At the corner of Grand Concourse and 161st street, directly across from the Bronx County Courthouse, stands a seven-acre patch of green known as Joyce Kilmer Park. Originally called Concourse Plaza, in 1926 the park was renamed for Alfred Joyce Kilmer, an American poet who lived in New York City and was killed in action in France during World War I.
The highest point in the park is the setting of the Lorelei Fountain, which is dedicated to the memory of German poet Heinrich Heine and one of his most famous works, Die Lorelei. The poem tells the story of the Lorelai, a legendary siren with a magical voice who lures sailors to their deaths on the Rhine. At the foot of the white marble fountain is a large plaque which says:
The Heinrich Heine Fountain (also called the Lorelei Fountain) honors the German poet and writer (1797-1856) whose poem “Die Lorelei” immortalized the siren of romantic legend. The marble sculptural group depicts Lorelei seated on a rock in the Rhine River among mermaids, dolphins and seashells. The bas relief around the pedestal include a profile of Heine as a result of a campaign by many German writers and scholars.

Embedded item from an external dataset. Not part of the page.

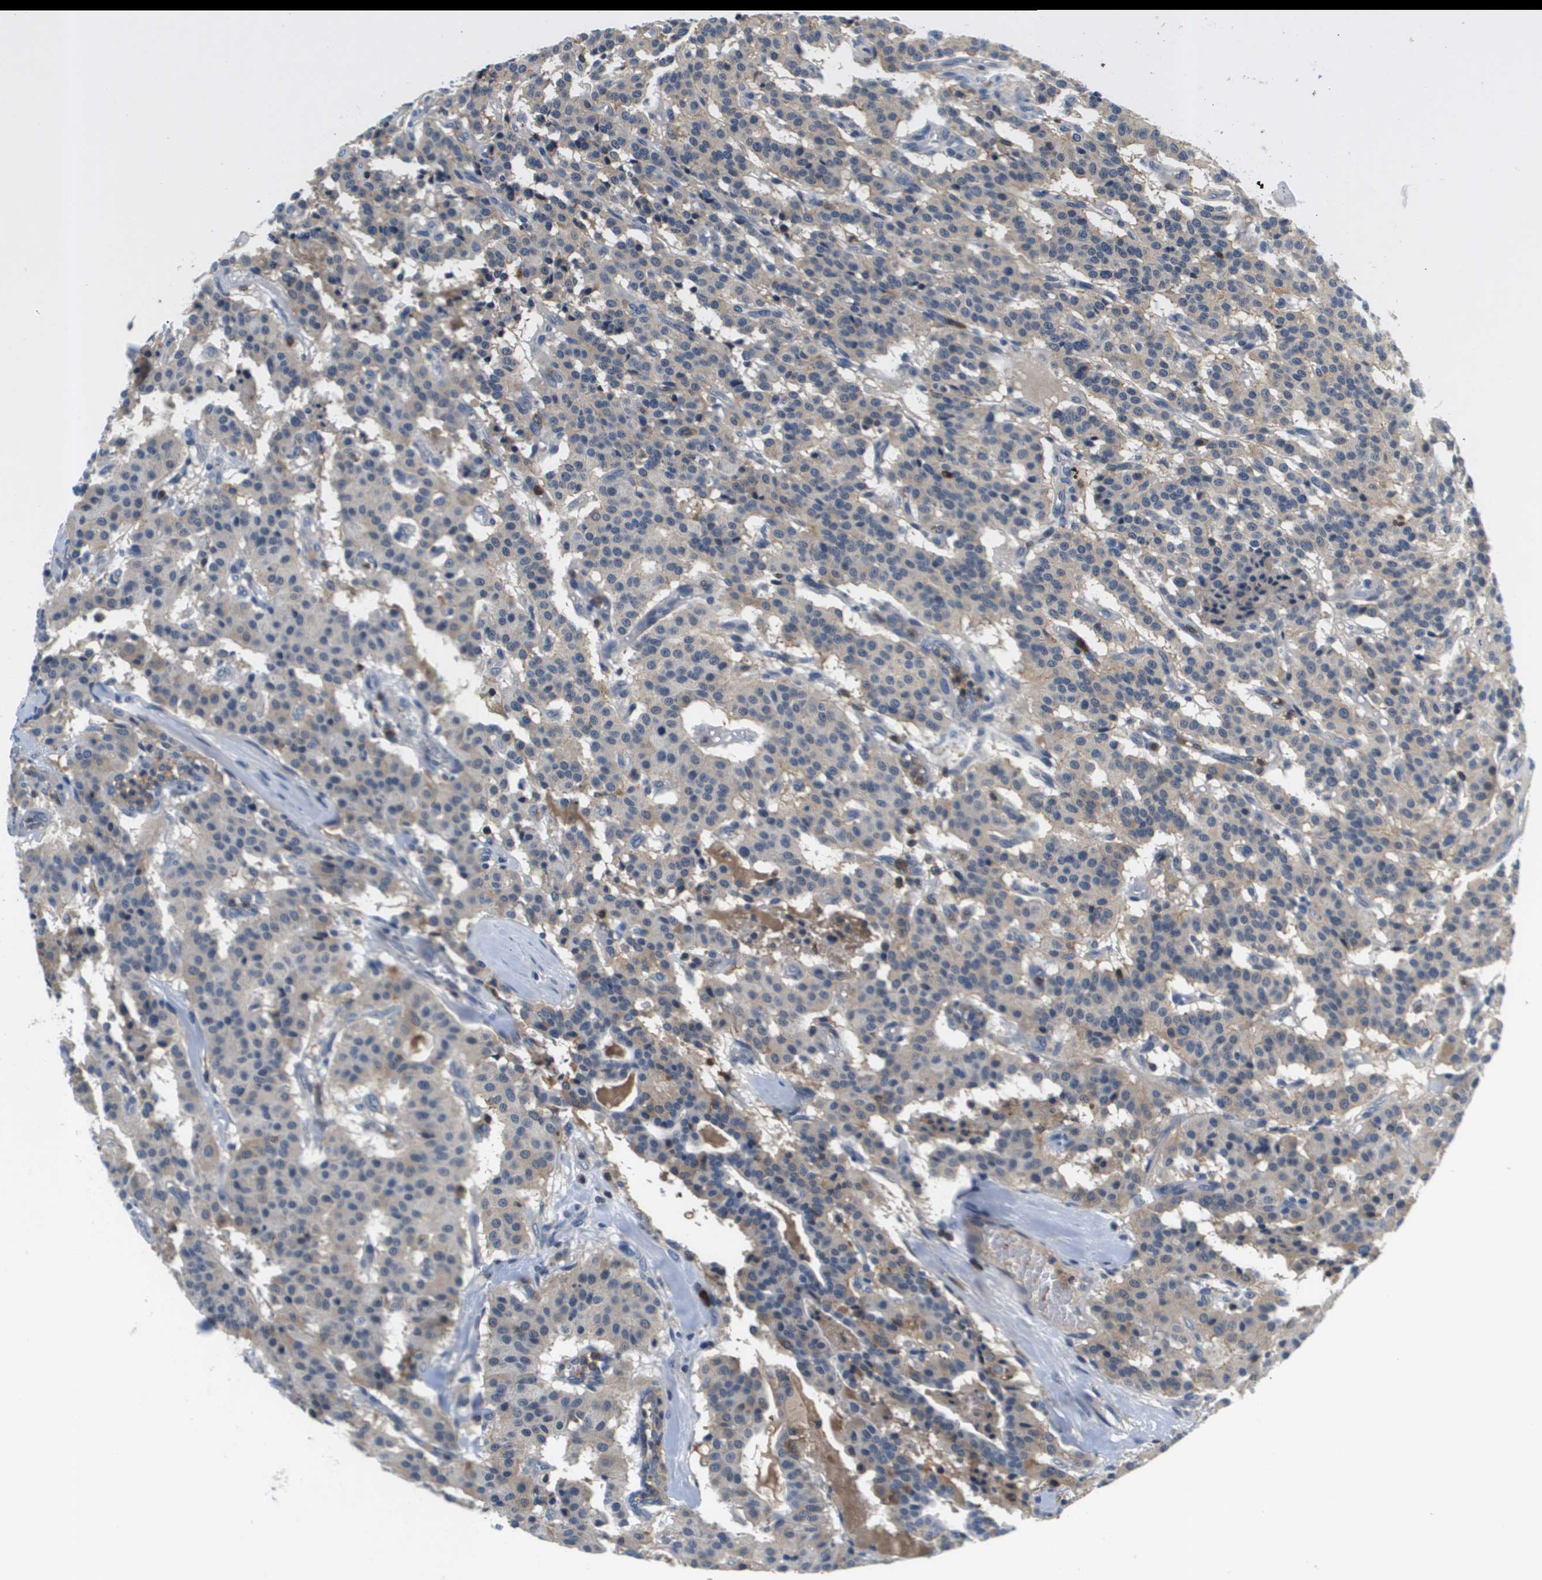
{"staining": {"intensity": "weak", "quantity": "25%-75%", "location": "cytoplasmic/membranous"}, "tissue": "carcinoid", "cell_type": "Tumor cells", "image_type": "cancer", "snomed": [{"axis": "morphology", "description": "Carcinoid, malignant, NOS"}, {"axis": "topography", "description": "Lung"}], "caption": "High-magnification brightfield microscopy of carcinoid stained with DAB (brown) and counterstained with hematoxylin (blue). tumor cells exhibit weak cytoplasmic/membranous expression is present in approximately25%-75% of cells. Using DAB (3,3'-diaminobenzidine) (brown) and hematoxylin (blue) stains, captured at high magnification using brightfield microscopy.", "gene": "KCNQ5", "patient": {"sex": "male", "age": 30}}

The sculptor Ernst Herter (1846 – 1917) was commissioned with the financial assistance of Empress Elizabeth of Austria, to design the fountain in 1888 for the writer’s home city of Düsseldorf, which declined the monument on aesthetic as well as political grounds. The fountain was purchased by a committee of German-Americans in 1893 and dedicated in what was then known as Grand Concourse Plaza on July 8, 1899. It was moved to the park’s north end in 1940. In 1999 this monument was restored, relocated to its original location and placed in a newly landscaped setting in Joyce Kilmer Park.